Mean Squares – continued

  • It can be shown that similarly, the regression mean square has an expectation, \[ \mathbb{E}\left[\frac{ESS}{1} \right]= \sigma^2 + \beta_1^2 \sum_{i=1}^n \left(X_i - \overline{X}\right)^2 \]
    • Note, however, while the residual mean square error takes the form for higher dimensions, the above regression mean square does not.
  • Q: suppose \( \beta_1\neq 0 \), which is larger, the expected regression mean square or the expected residual mean square error?
  • A: provided all cases don’t correspond to the same value \( X_i \), the sum of squares \( \sum_{i=1}^n\left(X_i - \overline{X}\right)^2 \) is positive.
  • Therefore, comparing the two values of the regression mean square and the residual mean square error provides some means to determine “how likely is it that \( \beta_1=0 \)?”
  • Particularly, the expected value of a mean square gives the mean around which the sample-based estimate will vary;
    • if \( \beta_1 \neq 0 \), we expect the regression mean square to attain a value greater than the RSS.

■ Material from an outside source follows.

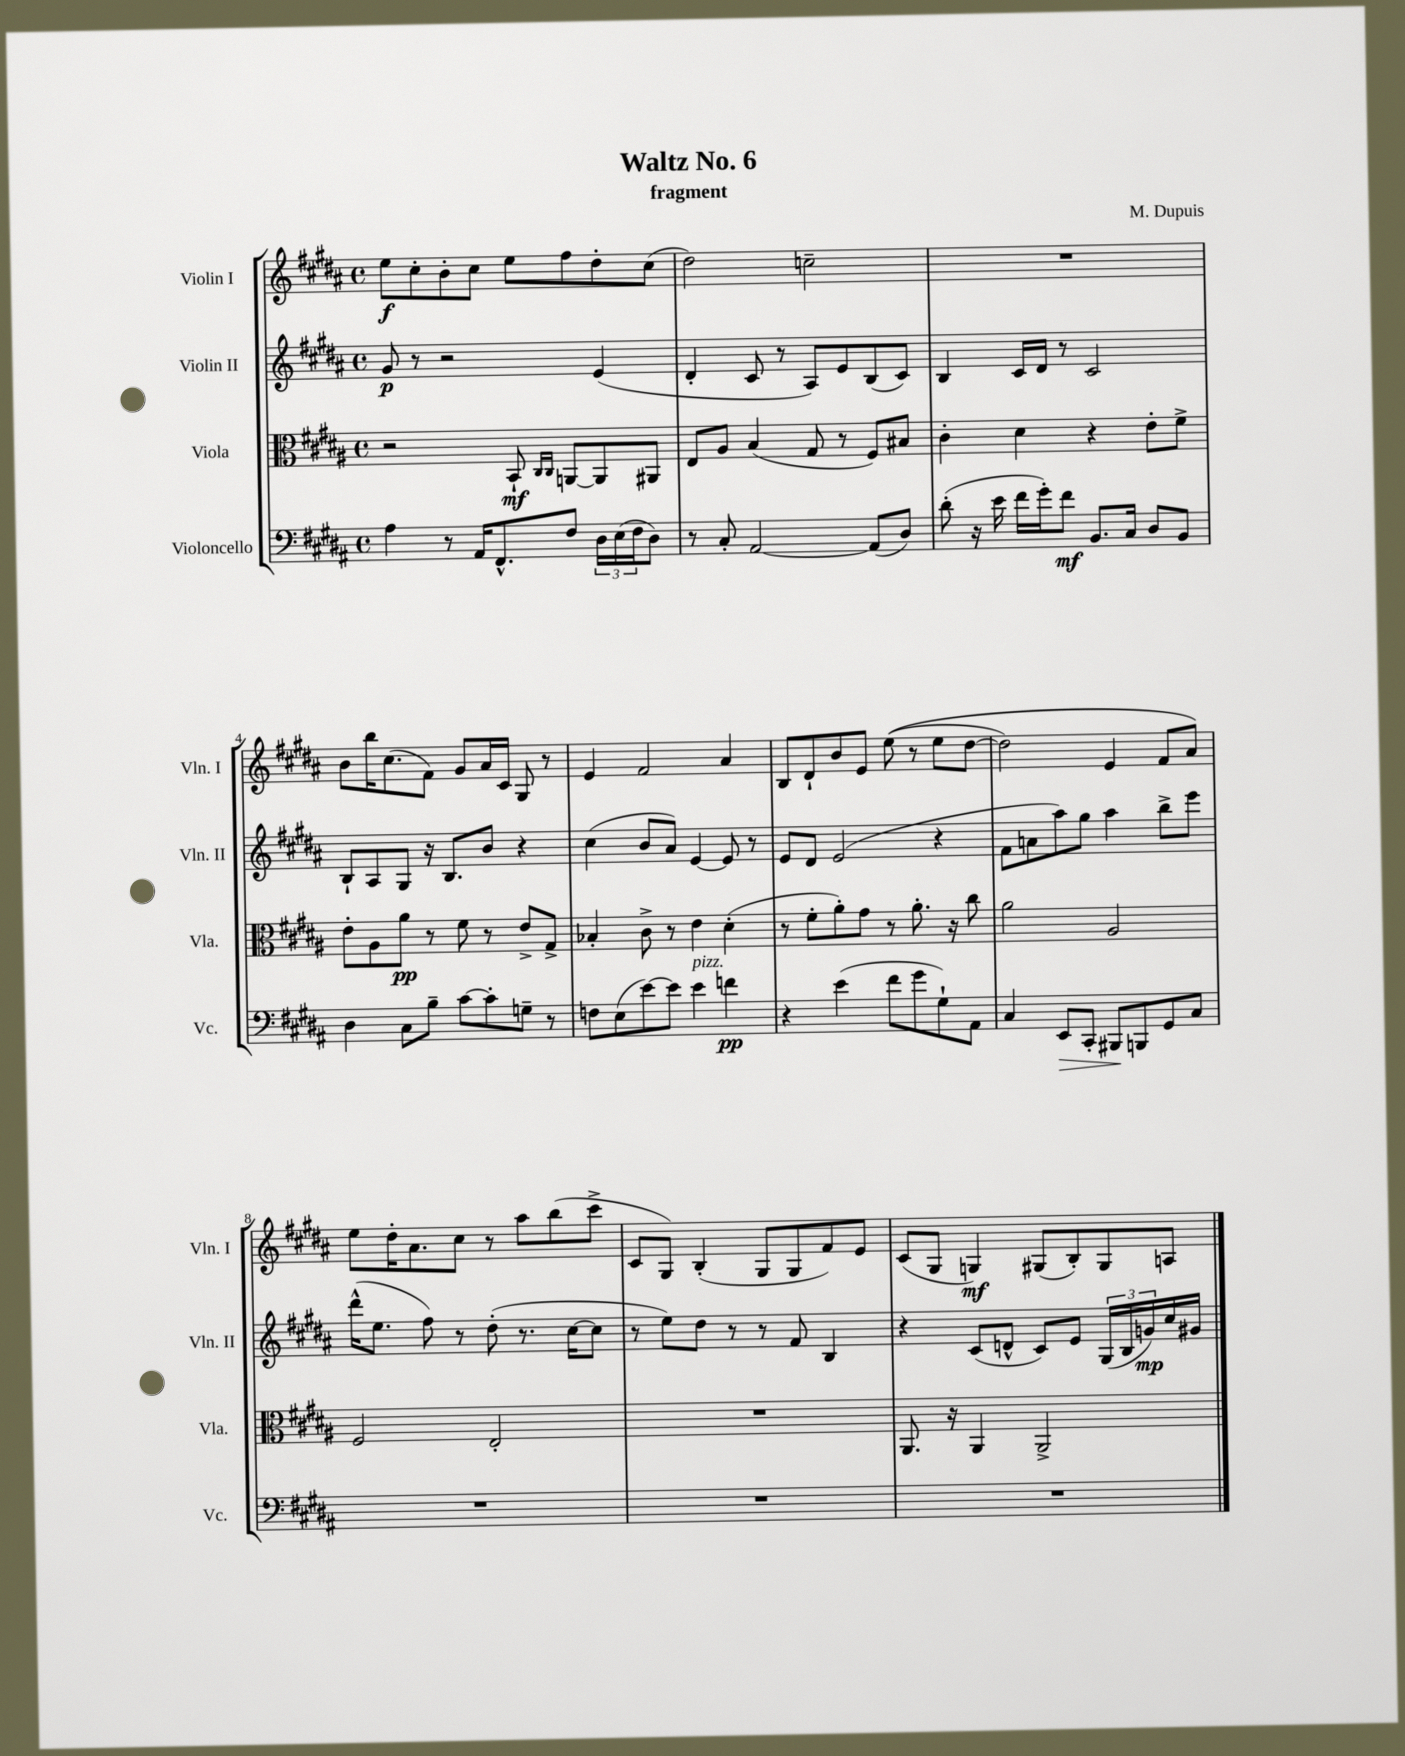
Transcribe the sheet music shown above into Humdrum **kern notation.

  • This type of comparison will underpin our hypothesis tests, which we will introduce shortly in multiple regression.

The ANOVA table

  • Collecting all the information we have developed so far in the analysis of variance framework, we arrive at the ANOVA table.

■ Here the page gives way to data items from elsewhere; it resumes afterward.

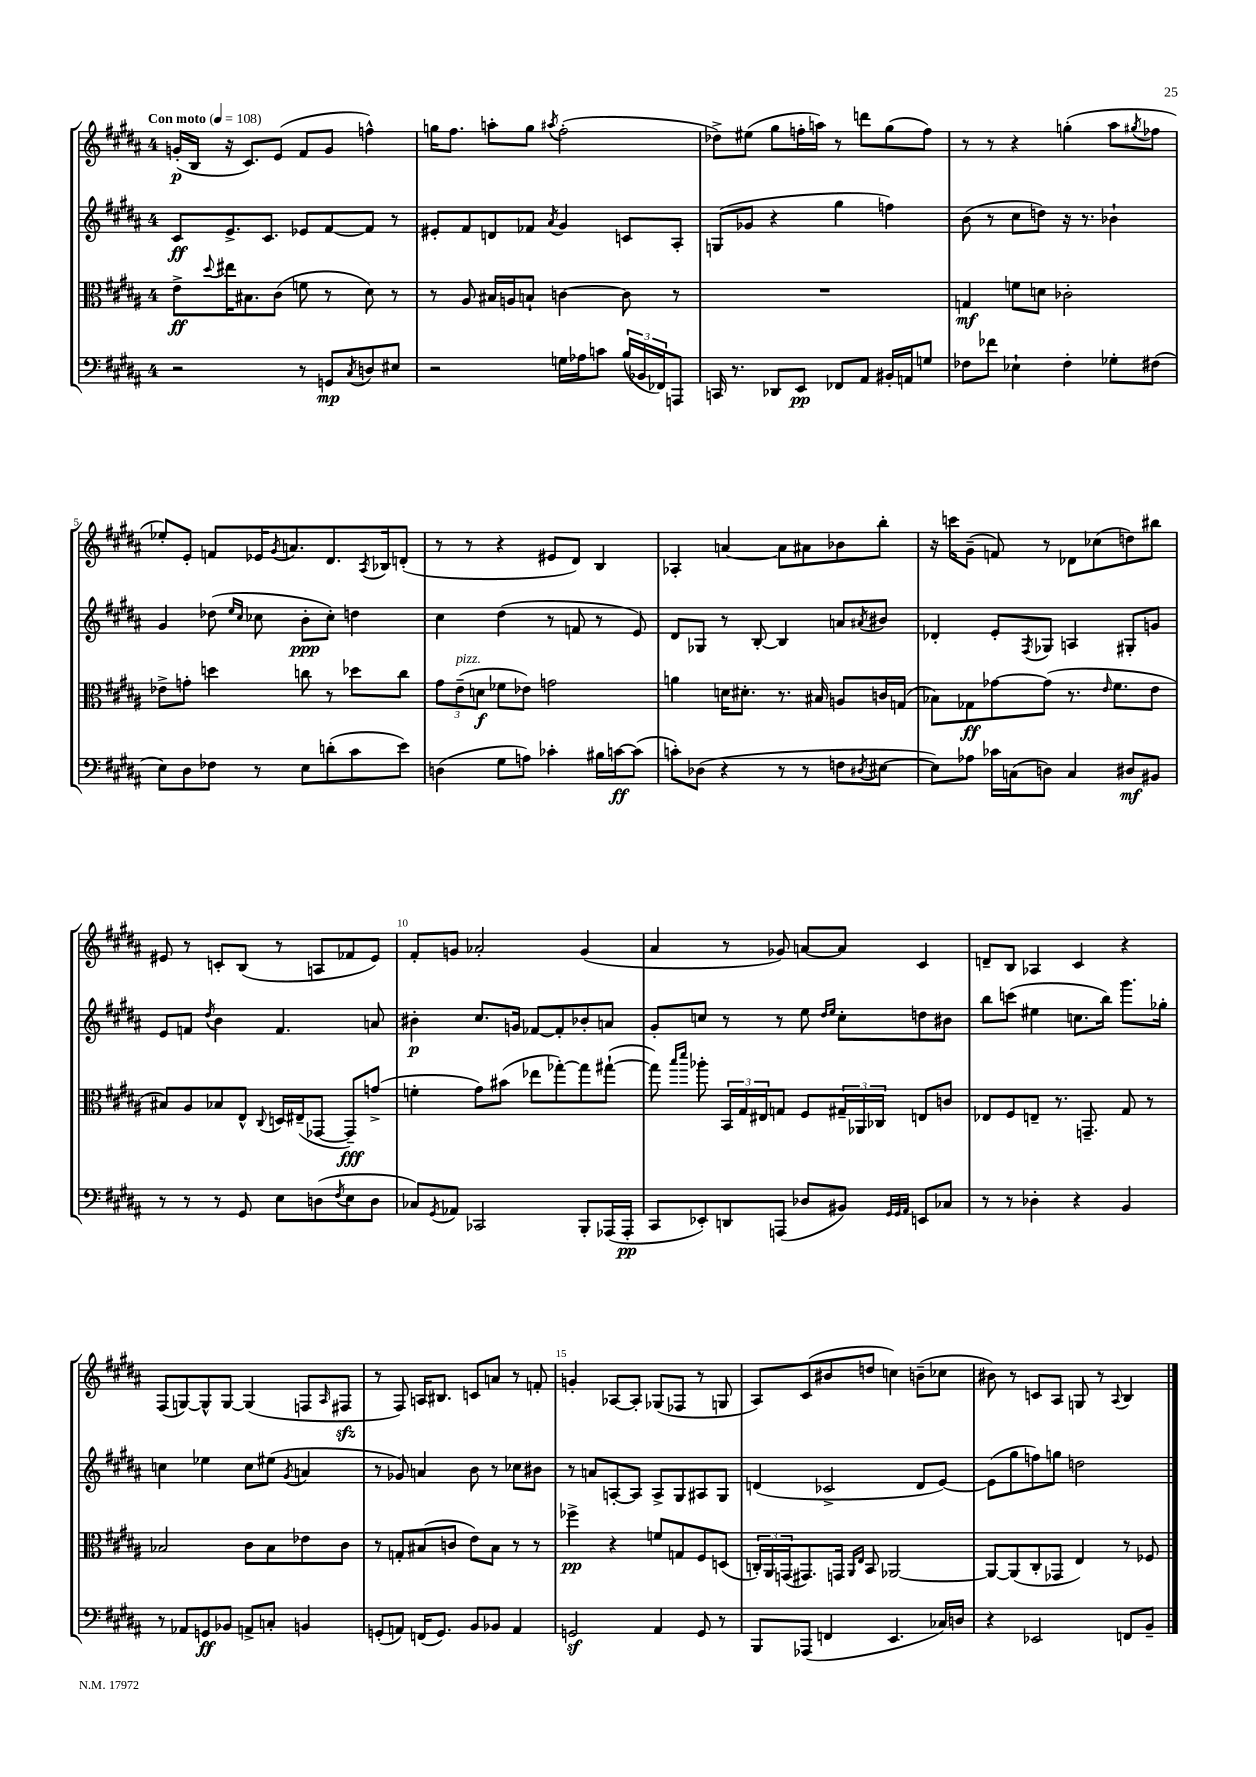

**kern	**kern	**kern	**kern
*staff4	*staff3	*staff2	*staff1
*clefF4	*clefC3	*clefG2	*clefG2
*k[f#c#g#d#a#]	*k[f#c#g#d#a#]	*k[f#c#g#d#a#]	*k[f#c#g#d#a#]
*M4/4	*M4/4	*M4/4	*M4/4
*MM108	*MM108	*MM108	*MM108
2r	8e^\L	8c#/L	(16g'/LL
.	.	.	16B/JJ
.	8qqdd#/	.	.
.	16ee#\K	8.e^/	16r
.	8.B#\	.	8.c#/L)
.	.	8.c#/J	.
.	(8c#\J	.	(8e/J
8r	8f\	8e-/L	8f#/L
8GG/L	8r	[8f#/	8g/J
8qC#/	.	.	.
8D/	8d#\)	8f#/]J	4ff^^\)
8E#/J	8r	8r	.
=	=	=	=
2r	8r	8e#'/L	16gg\LK
.	.	.	8.ff#\J
.	8A#/	8f#/	.
.	16B#/LL	8d/	8aa'\L
.	16A/J	.	.
.	8B`/J	8f-/J	8gg\J
.	.	8qa#/	8qaa#/
16G\LL	[4c\	4g#/	(2ff#'\
16A-\J	.	.	.
8c\J	.	.	.
(24B/LL	8c\]	8c/L	.
24BB-/	.	.	.
24FF-/J)	.	.	.
8AAA/J	8r	8A#'/J	.
=	=	=	=
16CC/	1r	(8G/L	8dd-^\L)
8.r	.	.	.
.	.	8g-/J	(8ee#\J
8DD-/L	.	4r	8gg#\L
8EE/J	.	.	16ff'\L
.	.	.	16aa\JJ)
8FF-/L	.	4gg#\	8r
8AA#/J	.	.	8ddd\L
16BB#'/LL	.	4ff\)	(8gg#\
16AA/J	.	.	.
8G/J	.	.	8ff\J)
=	=	=	=
8F-\L	4G/	(8b\	8r
8f-\J	.	8r	8r
4E-`\	8f\L	8cc#\L	4r
.	8d\J	8dd\J)	.
4F-'\	2c-'\	16r	(4gg'\
.	.	8.r	.
8G-'\L	.	4b-`\	8aa#\L
.	.	.	8qgg#/
(8F#\J	.	.	8ff-\J
=	=	=	=
8E\L)	8e-^\L	4g#/	8ee-'/L)
8D#\	8g'\J	.	8e'/J
8F-\J	4dd\	(8dd-\	8f/L
.	.	16qqee/LL	.
.	.	16qqcc#/JJ	.
8r	.	8cc-\	16e-/K
.	.	.	8qg#/
.	.	.	8.a/
8E\L	8cc\	8b'\L	.
(8d'\	8r	8cc-'\J)	8.d#/
8c#\	8dd-\L	4dd\	.
.	.	.	8qA#/
.	.	.	16B-/k
8e\J)	8cc\J	.	(8d'/J
=	=	=	=
(4D\	12g#\L	4cc#\	8r
.	(12e~\	.	.
.	.	.	8r
.	12d\J	.	.
8G#\L	8f-\L	(4dd#\	4r
8A\J)	8e-\J)	.	.
4c-'\	2g\	8r	8e#/L
.	.	8f/	8d#/J)
16B#\LL	.	8r	4B/
[16c\J	.	.	.
(8c\]J	.	8e/)	.
=	=	=	=
8c'\L)	4a\	8d#/L	4A-'/
(8D-\J	.	8G-/J	.
4r	16d\LK	8r	[4a/
.	8.d#'\J	.	.
.	.	[8B'/	.
8r	8.r	4B/]	8a\]L
8r	.	.	8a#\
.	16B#/	.	.
8F\L	8A/L	8a/L	8b-\
8qD#/	.	8qa#/	.
[8E#\J	16c/L	8b#/J	8bb'\J
.	(16G/JJ	.	.
=	=	=	=
8E#\]L)	8B-\L)	4d-'/	16r
.	.	.	16ccc\LK
8A-\J	8G-\	.	(8g#~\J
16c-\LL	[8g-\	8e'/L	8f/)
(16C\J	.	.	.
.	.	8qF#/	.
8D\J)	(8g-\]J	8G-/J	8r
4C/	8.r	4A/	8d-\L
.	.	.	(8cc-\
.	16qqe/	.	.
.	8.f#\L	.	.
8D#/L	.	8G#'/L	8dd\)
8BB#/J	8e\J	8g/J	8bb#\J
=	=	=	=
8r	8B#/L)	8e/L	8e#/
8r	8A#/	8f/J	8r
.	.	8qdd#/	.
8r	8B-/	4b\	8c'/L
8GG#/	8E^^/J	.	(8B/J
.	8qqC#/	.	.
8E\L	16D/LL	4.f/	8r
.	(16E#~/J	.	.
(8D\	[8GG-/J	.	8A/L
8qF#/	.	.	.
8E\	8GG-~/]L)	.	8f-/
8D\J	(8g^/J	8a/	8e#/J)
=	=	=	=
8C-/L)	4f'\	4b#'\	8f#'/L
8qGG#/	.	.	.
8AA-/J	.	.	8g/J
2CC-/	8g#\L)	8.cc#/L	2a-'/
.	(8b#\J	.	.
.	.	16g/Jk	.
.	8ee-\L	[8f-/L	.
.	[8gg-'\)	8f-'/]	.
8BBB'/L	8gg-\]	8b-'/	(4g/
(16AAA-/L	([8gg#`\J	8a/J	.
16AAA-'/JJ	.	.	.
=	=	=	=
8CC#/L	8gg#\])	8g#'/L	4a#/
.	16qqbb/LL	.	.
.	16qqddd#/JJ	.	.
8EE-'/)	8aa-'\	8cc/J	.
8DD/	24BB/LL	8r	8r
.	24G#/	.	.
.	24E#/J	.	.
(8AAA/J	8G/J	8r	8g-/)
8D-/L	8F#/L	8ee\	[8a/L
.	.	16qqdd#/LL	.
.	.	16qqee/JJ	.
8BB#/J)	24G#~/L	8cc'\L	8a/]J
.	24AA-/	.	.
.	24C-/JJ	.	.
32qqGG#/LLL	.	.	.
32qqGG#/	.	.	.
32qqAA#/JJJ	.	.	.
8EE/L	8E/L	8dd\	4c#/
8C-/J	8c/J	8b#\J	.
=	=	=	=
8r	8E-/L	8bb\L	8d~/L
8r	8F#/	(8ccc\J	8B/J
4D-'\	8E~/J	4ee#\	4A-/
.	8.r	.	.
4r	.	8.cc\L	4c#/
.	8.GG~/	.	.
.	.	16bb\Jk)	.
4BB/	8G#/	8.ggg#\L	4r
.	8r	.	.
.	.	16gg-'\Jk	.
=	=	=	=
8r	2B-/	4cc\	(8F#/L
8AA-/L	.	.	[8G/)
8GG/	.	4ee-\	8G^^/]
8BB-/J	.	.	[8G/J
8AA^/L	8c#\L	8cc\L	(4G/]
8C'/J	8B-\	(8ee#\J	.
.	.	8qg#/	.
4BB/	8e-\	4a/	8F/L
.	.	.	16qqA#/
.	8c#\J	.	8F#/J
=	=	=	=
(8GG'/L	8r	8r	8r
8AA/J)	8G'/L	8g-/)	8F#/)
(16FF/LK	(8B#/	4a/	16A/LK
8.GG/J)	.	.	8.B#/J
.	8c/J	.	.
8BB/L	8e\L)	8b\	8c/L
8BB-/J	8B#\J	8r	8a/J
4AA/	8r	8cc-\L	8r
.	8r	8b#\J	8f'/
=	=	=	=
2GG/	4ff-^\	8r	4g'/
.	.	8a/L	.
.	4r	[8A'/	[8A-/L
.	.	8A/]J	8A-'/]J
4AA#/	8f/L	8A^/L	(8G-/L
.	8G/	8G#/	8F-/J
8GG/	8F#/	8A#/	8r
8r	(8D/J	8G#/J	8G/
=	=	=	=
8BBB/L	24C'/LL)	(4d/	8A#/L)
.	24AA#/	.	.
.	(24GG/J	.	.
(8AAA-/J	8.GG#/)	.	(8c#/
4FF/	.	2c-^/	8b#/
.	16GG/Jk	.	.
.	16qqAA#/LL	.	.
.	16qqE/JJ	.	.
.	8BB/	.	8dd/J
4.EE/	[2AA-/	.	4cc\)
.	.	8d/L	(8b~\L
16C-/LL)	.	[8e/J)	8cc-\J
16D/JJ	.	.	.
=	=	=	=
4r	8AA-/_L	(8e\]L	8b#\)
.	(8AA-/]	8gg#\	8r
2EE-/	8C#'/	8ff\)	8c/L
.	8GG-/J	8gg\J	8A#/J
.	4E/)	2dd\	8G/
.	.	.	8r
.	.	.	8qqA#/
8FF/L	8r	.	4B/
8BB~/J	8F-/	.	.
==	==	==	==
*-	*-	*-	*-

    • A sample ANOVA table:
      Source Degrees of freedom Sum of squares Mean square F-statistic
      Regression \( p-1 \) \( ESS \) \( \frac{ESS}{p-1} \) \( F \)
      Residual \( n-p \) \( RSS \) \( \frac{ESS}{n-p} \)
      Total \( n-1 \) \( TSS \) \( \frac{TSS}{1} \)
  • The R language will provide an ANOVA table that arranges the information we have discussed, similarly to the above.
    • The piece of data we haven’t discussed so far is the one we have been alluding to — the value of the F-statistic for hypothesis testing.
  • It is not strictly necessary to compute all the elements of the table — as the originator of the table, Fisher said in 1931, it is “nothing but a convenient way of arranging the arithmetic.”
  • When we introduce multiple regression, we will return to this table to interpret our results in terms of hypothesis testing versus the null model.